Em 2005, as verbas aumentaram. No ano inteiro, o Jornal Correio Paranaense recebeu R$ 944.849,50. Na Relação de Pagamentos de Compras e Serviços Efetuados do Sistema Integrado de Acompanhamento Financeiro, a maior parte dos recursos era anúncio de editais de concorrências.
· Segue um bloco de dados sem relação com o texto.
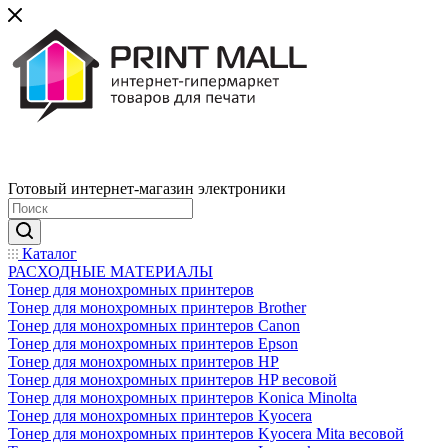
Готовый интернет-магазин электроники
Каталог
РАСХОДНЫЕ МАТЕРИАЛЫ
Тонер для монохромных принтеров
Тонер для монохромных принтеров Brother
Тонер для монохромных принтеров Canon
Тонер для монохромных принтеров Epson
Тонер для монохромных принтеров HP
Тонер для монохромных принтеров HP весовой
Тонер для монохромных принтеров Konica Minolta
Тонер для монохромных принтеров Kyocera
Тонер для монохромных принтеров Kyocera Mita весовой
A Companhia Paranaense de Saneamento (Sanepar) foi a empresa que mais usou o jornal para divulgação de editais - 76,1% do montante total, ou seja, R$ 718.712. Também anunciaram no periódico o Departamento de Estradas de Rodagem (DER) com 3,63% do montante total, o Departamento Estadual de Trânsito (Detran) com 3,2%, e a Companhia Paranaense de Energia (Copel) com 2,76%.
Em 2006, os valores aplicados no mesmo jornal foram ainda maiores: R$ 1.687.797. A Sanepar respondeu por 70,48% dos anúncios no Jornal Correio Paranaense, num valor de R$ 1.189.599. Já em 2007, os anúncios e editais veiculados no periódico ocorreram com menos intensidade. Até agora foram gastos R$ 73.768. A Sanepar respondeu por 92,75% do valor total, com aplicação de R$ 68.424.